Viveka: The Keys to Happiness
Judgment vs. Discernment
“She’s being disrespectful”. “They are so power hungry”. “Careful, that’s my bad foot”. “This food is horrible!” “Our driver was pretty good”. “Our driver was lousy”.
It’s true that judging can be damaging. It’s also true that judging, the automatic labeling of something as “good” or “bad,” is often the result of a shallow understanding of a situation. But there is a difference between judgment and discernment. Discernment asks us to consider the potential consequences of our behavior.
Definition of discernment: the quality of being able to grasp and comprehend what is obscure; the act of perceiving something
Synonyms of discernment: insight, perception, sageness, wisdom
Example: the discernment to know when someone is a true friend
Viveka: The Key To Happiness
Discernment allows us to see beyond the unconscious, relentless pursuit of temporary bliss, which keeps us on the hamster wheel of samsara. Viveka is considered as the first requirement for the spiritual journey. Viveka is dependent on mindfulness, our ability to discern in each moment’s experience whether our choices will lead to happiness or to suffering. Viveka allows us to look deeply into each situation and make choices according to the truth of the moment. While judgment looks at a situation and labels it good or bad based on our beliefs, Viveka evaluates whether our or another person’s actions lead to lasting happiness or to suffering. Big difference.
Viveka is not name-calling. It is not snark. Viveka is not a petty judgment.

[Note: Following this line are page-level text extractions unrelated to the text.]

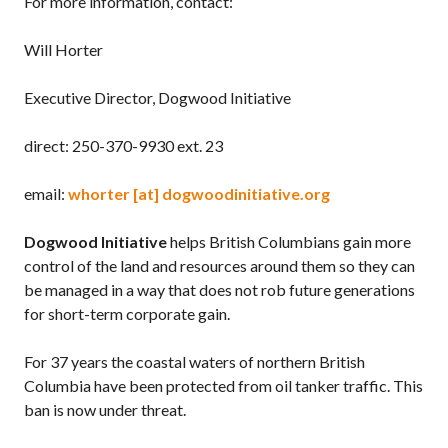
For more information, contact:
Will Horter
Executive Director, Dogwood Initiative
direct: 250-370-9930 ext. 23
email:
whorter [at] dogwoodinitiative.org
Dogwood Initiative
helps British Columbians gain more
control of the land and resources around them so they can
be managed in a way that does not rob future generations
for short-term corporate gain.
For 37 years the coastal waters of northern British
Columbia have been protected from oil tanker traffic. This
ban is now under threat.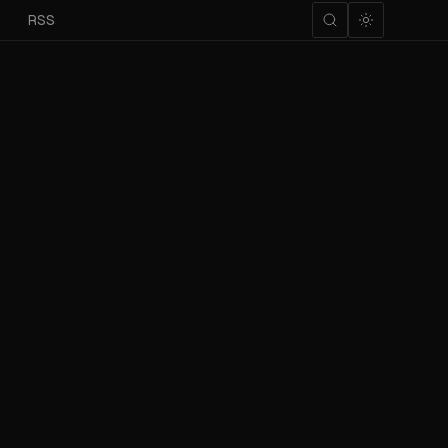
m
RSS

Viveka is, in fact, essential to discovering lasting happiness, the happiness that is not dependent on our external circumstances or those things that will necessarily change—which is everything in our experience.
Discernment is the faculty that asks us to consider the Yamas, the foundation of the system of yoga when we are faced with a perplexing choice. If you’ll remember from my earlier blogs, the Yamas are a list of self-restraints that typically represent commitments that affect one’s relations with others and self.

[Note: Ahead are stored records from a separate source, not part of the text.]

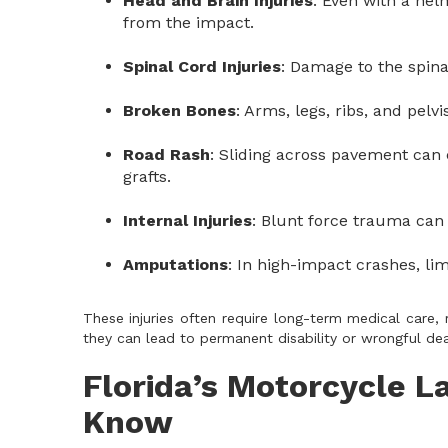
Head and Brain Injuries
: Even with a hel
from the impact.
Spinal Cord Injuries
: Damage to the spina
Broken Bones
: Arms, legs, ribs, and pelv
Road Rash
: Sliding across pavement can 
grafts.
Internal Injuries
: Blunt force trauma can
Amputations
: In high-impact crashes, l
These injuries often require long-term medical care, 
they can lead to permanent disability or wrongful dea
Florida’s Motorcycle L
Know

Earlier this year, I almost put myself in deep water with the Yamas concerning a dispute with my neighbor. Their back yard seemed to be filling up with more and more dead tree branches, as well as junky plastic covers for plants, old wheelbarrows, buckets, tools, and well, more junk. Because Austin has had such a dry season, I first approached the BOD, asking that we advise all neighbors to clean up their yards and keep debris at a minimum in order to avoid small cinders catching fire. When that mostly fell on deaf ears, I got up my nerve to approach my neighbor directly. To my surprise, he didn’t yell at me. He said the debris would be picked up in the next few weeks. I was able to let it go for about a month. One day, sure enough, I saw his old pickup full of old branches and debris, headed for the dump. My self-restraint prevented an all out war of words. We are not cozy, but we live in peace.
There is one other very strong message in this topic on judgment and discernment. That relentless pursuit of temporary bliss. Let’s say you did something really fun today. Perhaps you went to lunch with a friend, or you simply enjoyed a heavenly walk in the cool early morning. Generally, these sweet moments keep us going through the rest of the day. What if, as soon as you walk in the door from your activity, you have to find something else to keep the good feelings coming? There’s the hamster-like activity.
Must you immediately find something else to do, to eat, or drink? Or, can you find “Santosha”, contentment, savoring what has passed. Can you now do something more mundane and be content? On a long vacation, do you find that you must have activities planned for every moment of every day? Or, can you enjoy the lulls as much as you can enjoy the exciting activities?
This is Viveka. This is finding the Key to Happiness!